All my .32-20 handloads have been assembled with an RCBS “Cowboy” die set intended specifically for lead-alloy bullets. They worked to perfection. My only handloading blip came when the hammers of both Colts tended to puncture primers. It’s not unsafe but the escaping high-pressure gas will erode the firing pin. The problem was easily solved by using small rifle primers. Does it increase pressures? No or not enough to matter. For instance, with 3.0 grains of Bullseye under the 100-grain SWC Winchester, small pistol primers gave 840 fps from the 7 ½” barrel. The same load with Federal #200 small rifle primers gave 845 fps and with no gas leaking.


Duke also ordered this four-holer from MP Molds of Slovenia.
It has a unique manner by which it can case either hollow-point
or solid-point bullets at the same time.

To replace his lost .32 bullet molds, Duke turned to
Arsenal Molds of Utah for a 100-grain SWC.


Still my .32-20 adventures have not ceased. Anyone with a single action .32-20 always wants a companion lever gun. I bought a Cimarron/Uberti Model 1873 saddle ring carbine. Upon arrival, I quickly loaded the magazine with some of my handloads only to sit for a bit while every single one was laboriously fished back out the loading gate. They were too long to feed from the tubular magazine. Winchester lever guns, Models 1873, Models 1892 or replicas thereof, require an overall loaded cartridge limit of 1.592″. My handloads measured over 1.60″. The bullets I had cast couldn’t just be seated deeper, for without a good crimp, magazine spring pressure forces bullets back into cases — not a good thing in any manner.
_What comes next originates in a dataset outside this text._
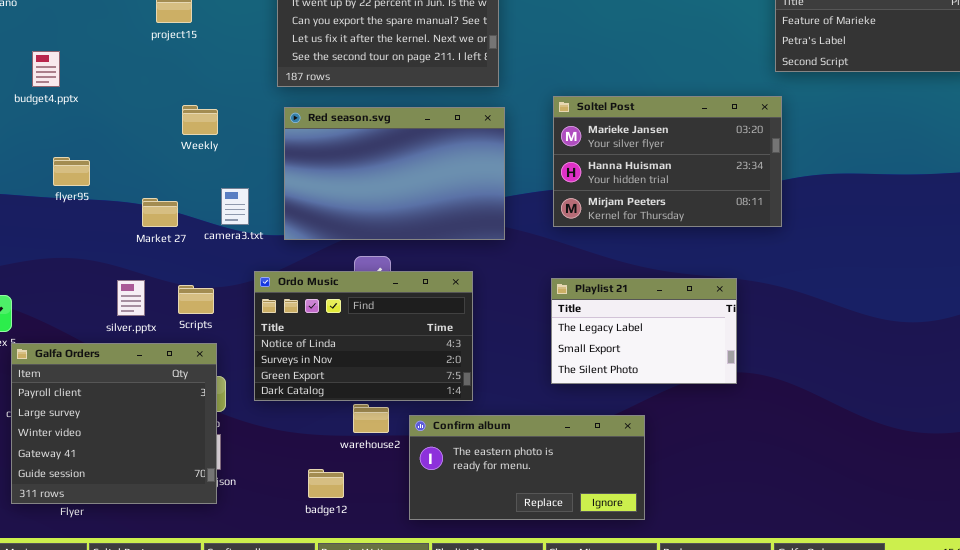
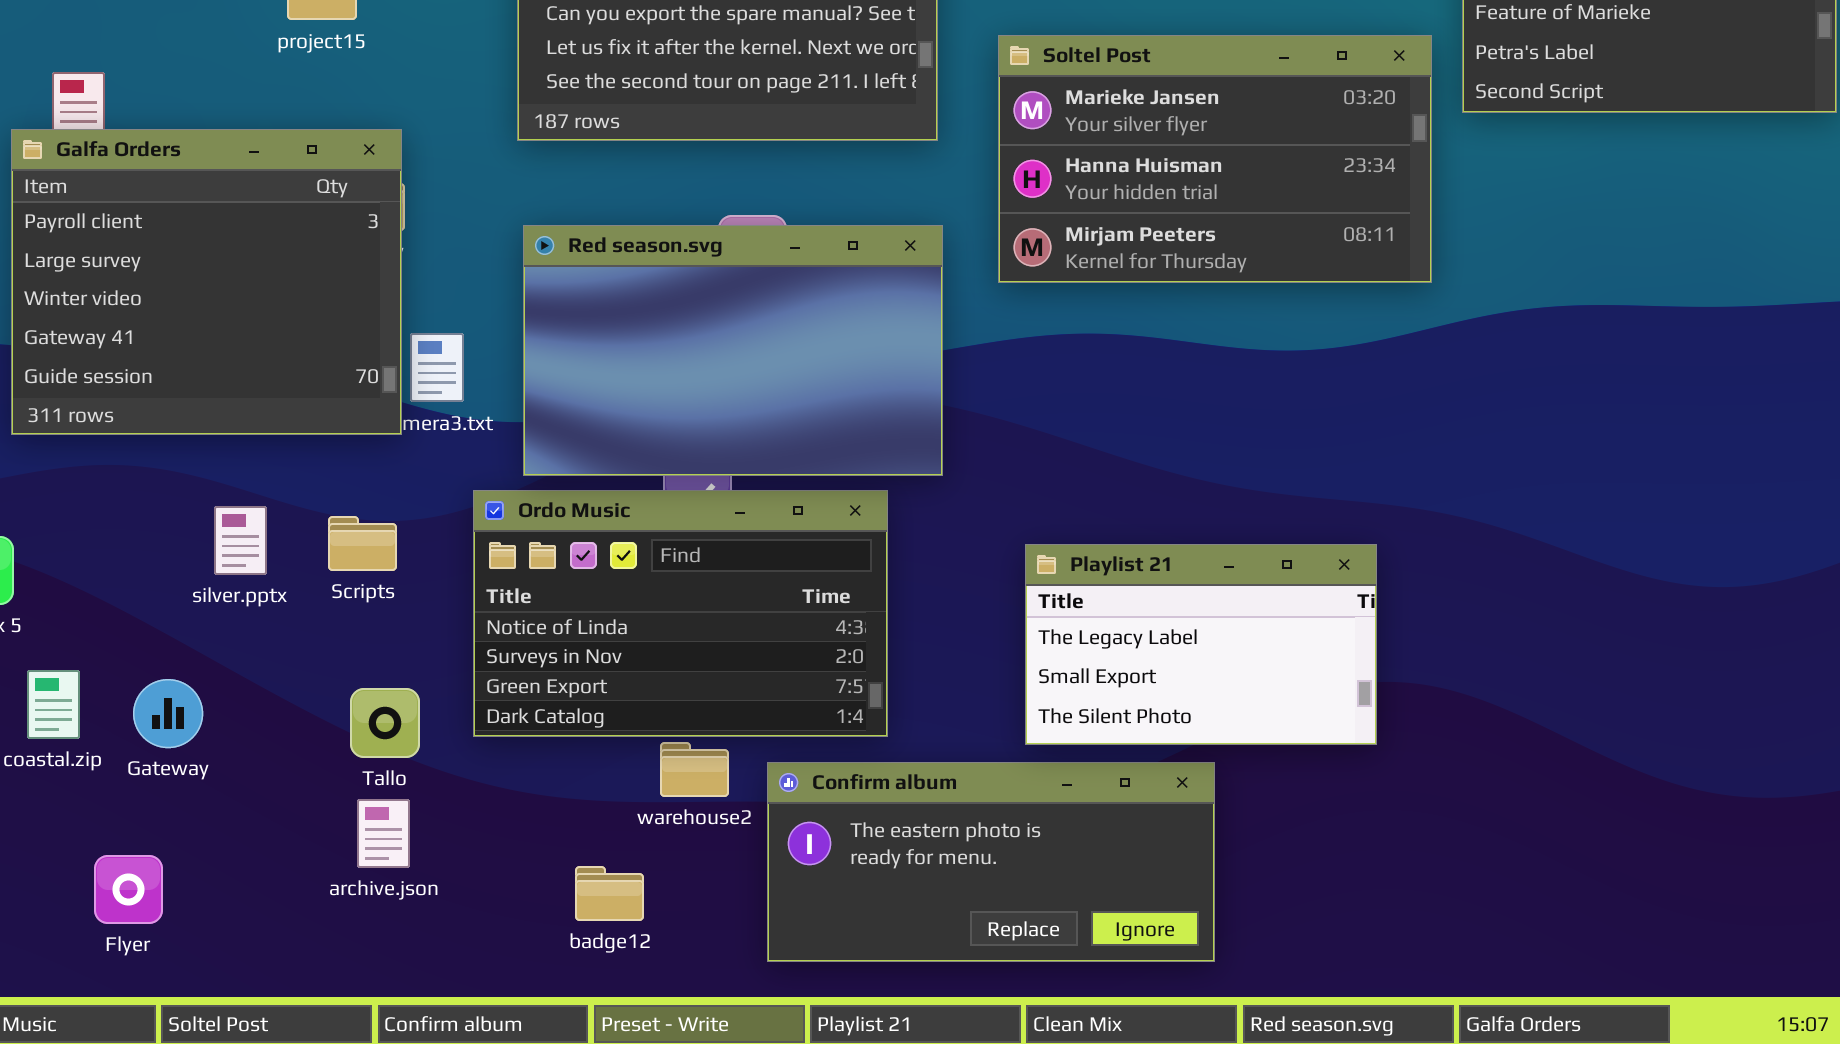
Soltel Post: [553,96,782,227] -> [998,35,1432,283], moved
Red season.svg: [284,107,505,240] -> [523,225,943,476], moved
Playlist 21: [551,278,737,384] -> [1025,544,1377,745], moved
Galfa Orders: [11,343,217,504] -> [11,129,402,435], moved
So back to MP Molds I went for their #640-100HP set of four cavity brass blocks with the HP pin arrangement. It was quickly in my hands with cast bullets falling at 0.314″ weighing 100 grains as HPs and 105 grains as solids. So far I’ve just loaded them over the above charges of Bullseye and Titegroup. Both bullets are accurate from the lever gun and perhaps even more accurate than the heavier bullets from the revolvers. In fact, the lighter bullets brings the 5 ½” barrel’s point of impact almost perfect to point of aim.

And I’m still not through. Remember, I said this article is about a .32-20 trifecta. Another 3rd Generation .32-20 popped up on the Internet. I instantly knew it had to be mine as it wore the 4 ¾” barrel to complete my trifecta of 3rd Generation .32-20s. I only had it for a few days before the Montana winter set in but 100 rounds through it indicated it might possibly be the most accurate of the three, and it darn sure shoots to its sights.
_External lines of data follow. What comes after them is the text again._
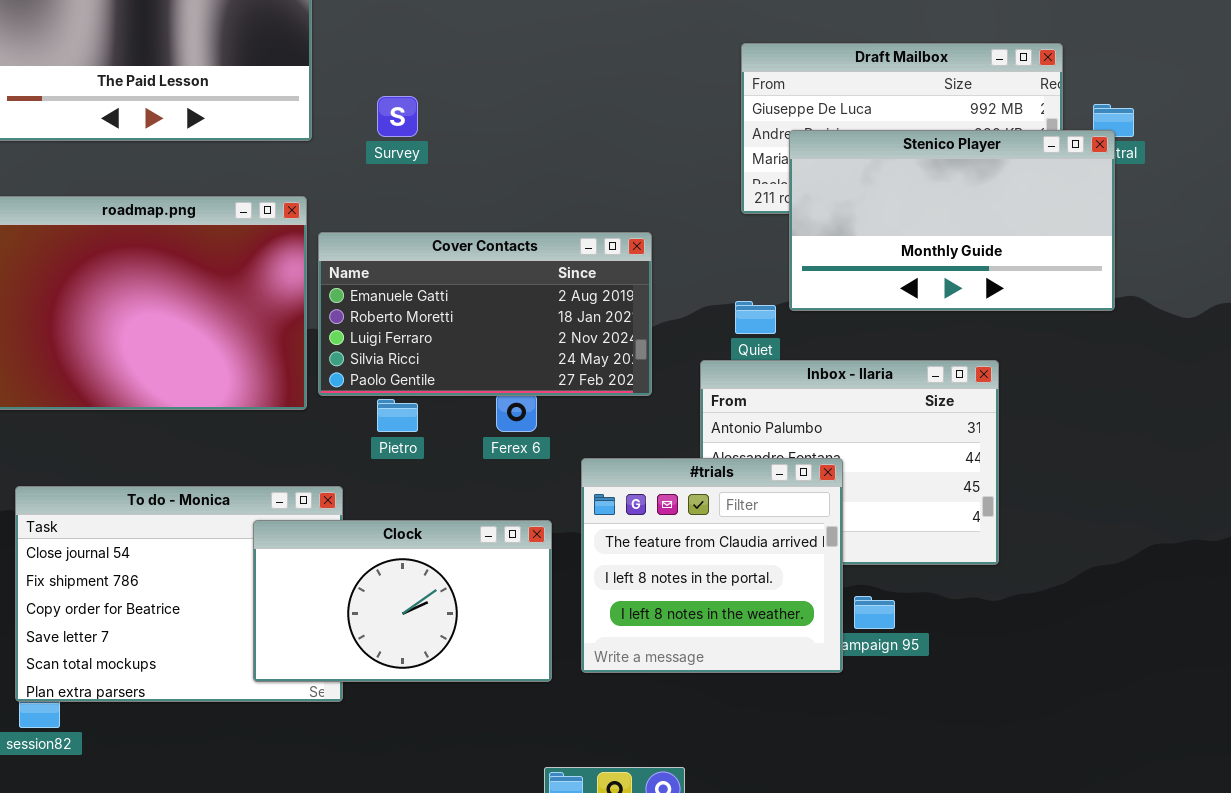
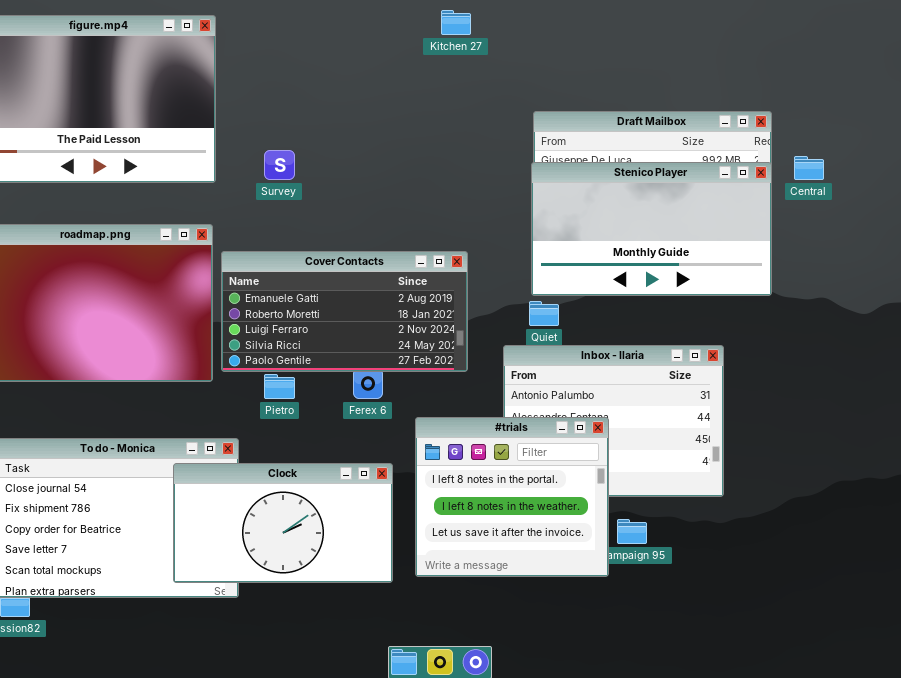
Stenico Player: [789,130,1115,311] -> [531,162,772,296], moved
#trials: [581,458,843,673] -> [415,417,609,577], scrolled down 1 row

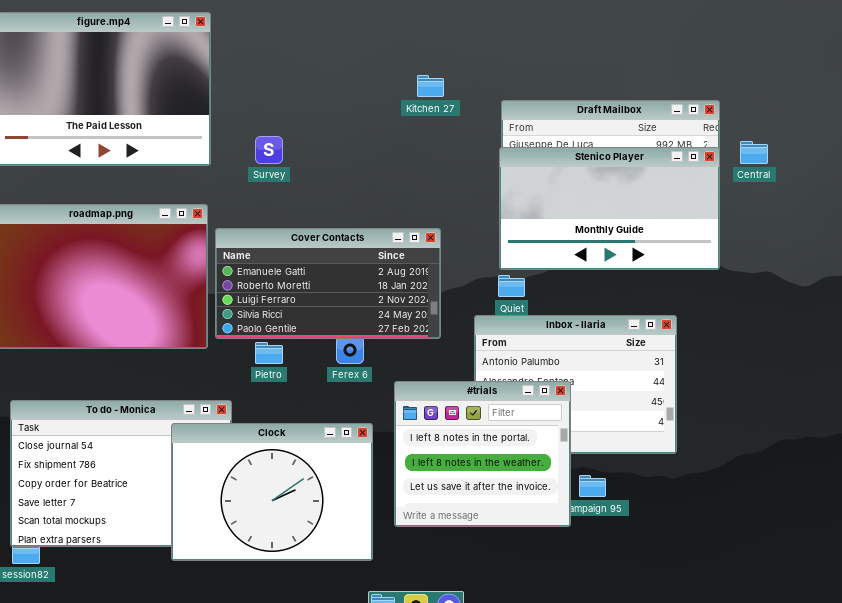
Kitchen 27: [441,10,471,35] -> [417,75,444,97], moved
Clock: [173,463,393,583] -> [171,423,373,561], resized

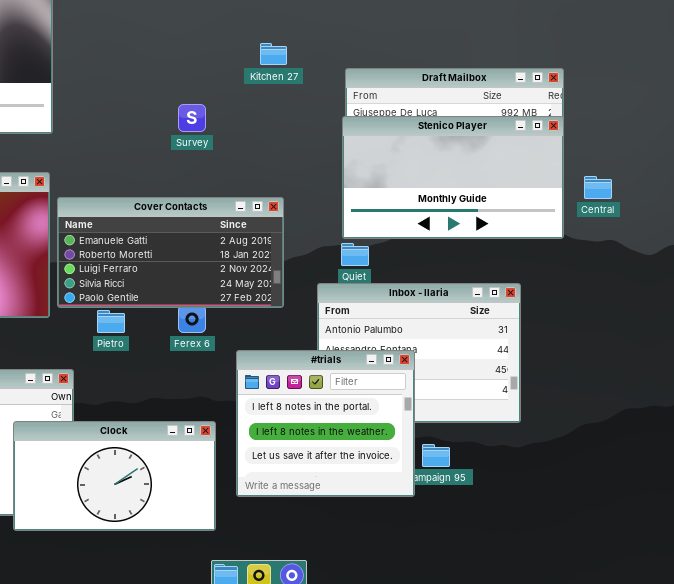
Survey: [255,136,283,164] -> [178,104,206,132], moved
Central: [740,141,768,164] -> [584,176,612,199], moved
Clock: [171,423,373,561] -> [13,421,216,531], resized

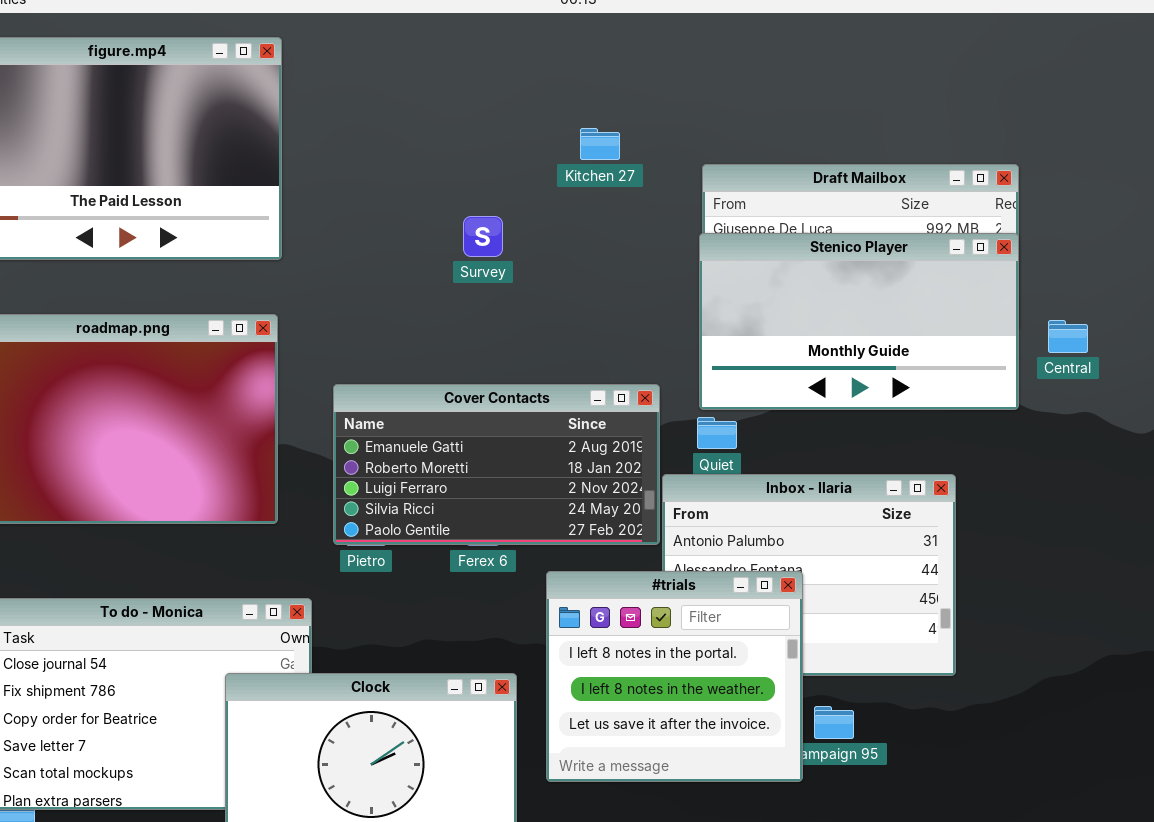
Cover Contacts: [57,197,284,308] -> [333,384,660,545], moved

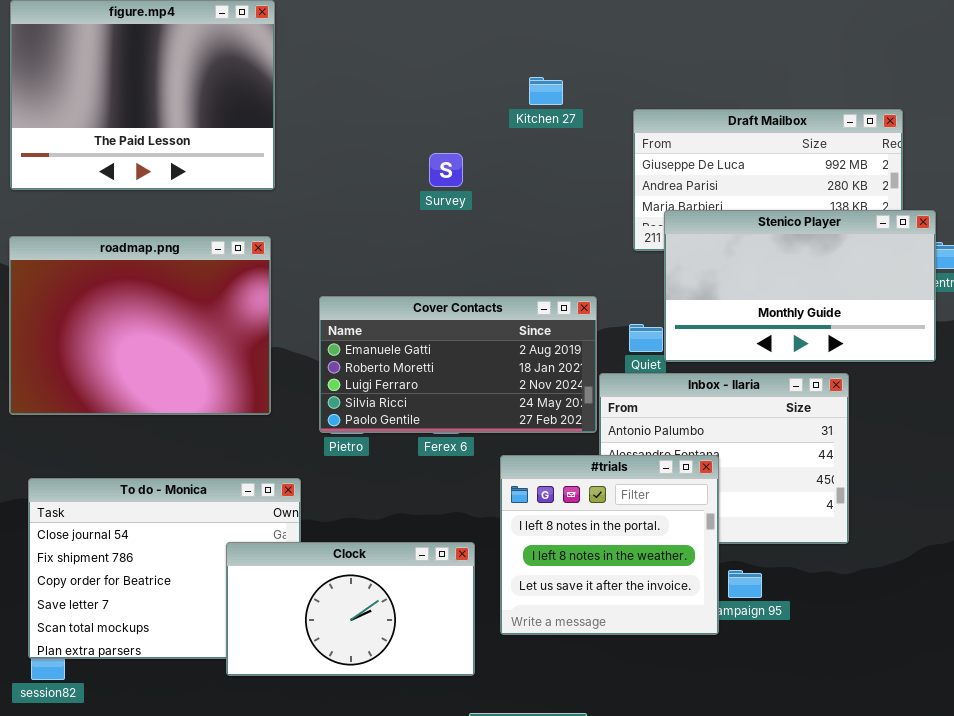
Stenico Player: [699,233,1019,410] -> [664,210,936,362], moved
I slugged its bore and measured chamber mouths and they are right on at 0.310″ for barrel grooves and chamber mouths. Interestingly, a note came with the Colt signed by Ken Hackathorn, a respected writer, saying this .32-20 was from his collection. I’ve never met Mr. Hackathorn but can attest he takes good care of his firearms. This one was in 99%-plus condition and was made in 2005.

As said, I tend to jump into things with both feet, so be aware I also landed a very fine condition Winchester Model 92 saddle ring carbine in .32-20. So far, only a measly six rounds were fired from it out the back door during a lull in a snow storm. I think it’s going to be a keeper to go with my trifecta of Colt SAAs.